The human body comes with its own internal clock, also known as circadian rhythm, which helps regulate sleep and wakefulness. This process is unique and intriguing, and knowing more about it may help boost your quality of sleep.

1. Your Internal Clock is Controlled by Light and Dark

Ever wonder why it’s hard to sleep well in a bright room? It’s because your internal body clock responds to light and dark by becoming more alert when it’s bright out and sleepier in the dark. Melatonin is a hormone your body secrets when it’s dark, causing you to feel tired. When it's light, melatonin levels in your body drop, causing a feeling of wakefulness. The University of Maryland Medical Center says taking melatonin supplements appears to help people with difficulty sleeping rest better at night.

2. Poor Sleep Boosts Disease Risks

When your sleep/wake cycle is off due to jet lag, stress or poor sleep habits and you’re not getting proper rest, disease and injury risks go up. The National Heart, Lung and Blood Institute says sleep deficiency is associated with high blood pressure, heart disease, stroke, diabetes, obesity, kidney disease and depression—and, it boosts your risk for car crashes, injuries, accidents, falls and broken bones. Insufficient sleep alters your body's hormone levels, which can boost appetite and your risk for unwanted weight gain.
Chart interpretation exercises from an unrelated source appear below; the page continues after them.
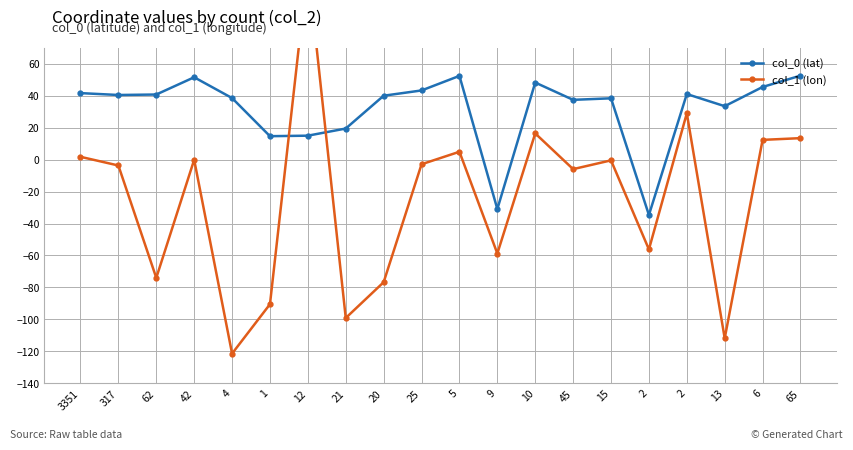

Is it true that col_0 (lat) equals -18.1 at 2?

False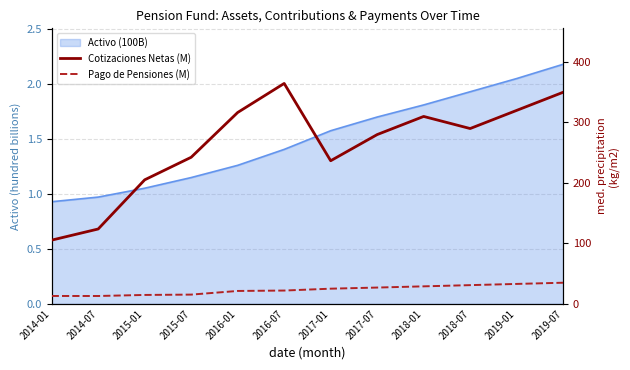

How many interior local valleys does the Cotizaciones Netas (M) series have?

2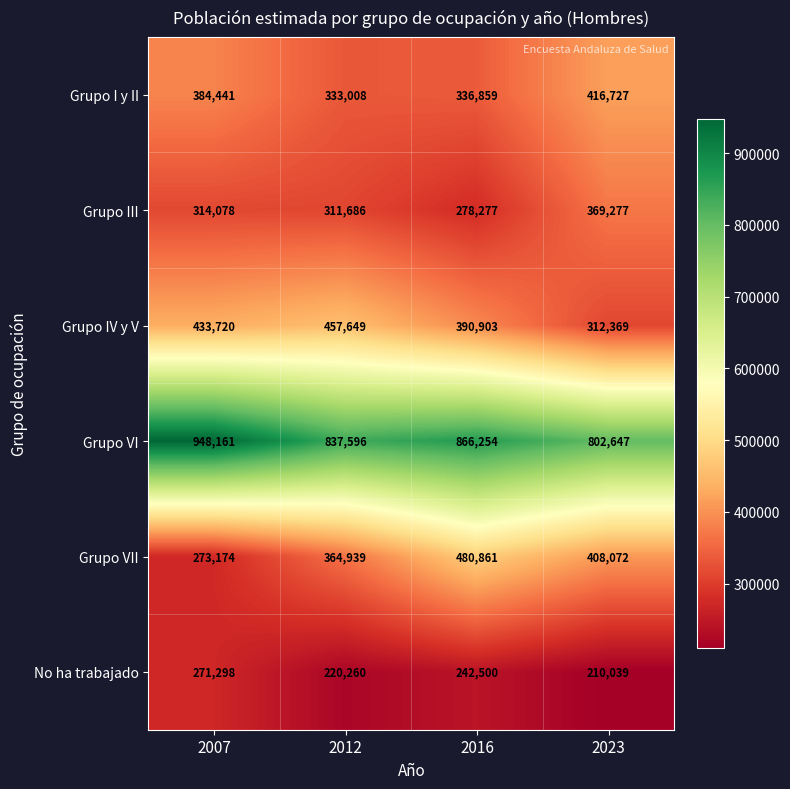

At which label is Grupo VII closest to 377017?

2012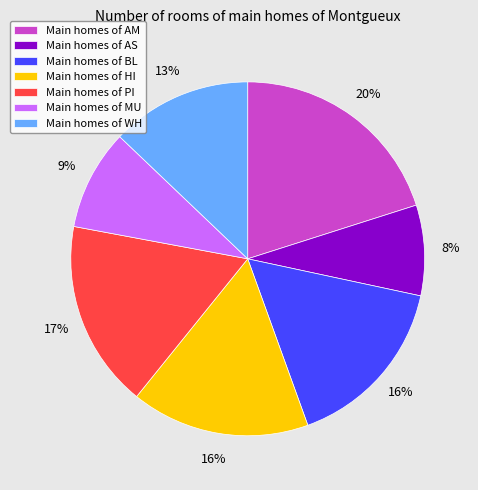

How many slices are in this pie chart?

7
3. There Ways to Regulate Your Internal Clock

If your internal body clock is off, there are several things you can do to help get your sleep/wake cycle back on track and improve sleep quality. For example, the National Sleep Foundation suggests avoiding blue light from televisions, computers, cell phones and tablets two to three hours before bed—and sticking with a regular sleep schedule. Head to bed at the same time each night, and wake up at a regular time to keep your internal body clock in check. Adults need at least seven hours of sleep each night, says the Centers for Disease Control and Prevention (CDC).

Tips for a better night’s sleep and improved internal body clock regulation include: sleep in a cool dark room at night, avoid screen time right before bed, maintain regular sleep/wake schedules, exercise regularly, avoid caffeine and nicotine several hours before bed, steer clear of late-night workouts, avoid going to bed hungry or extremely full, reduce stress, use a white noise machine if you’re a light sleeper, and get recommended amounts of sleep (at least seven hours nightly for adults).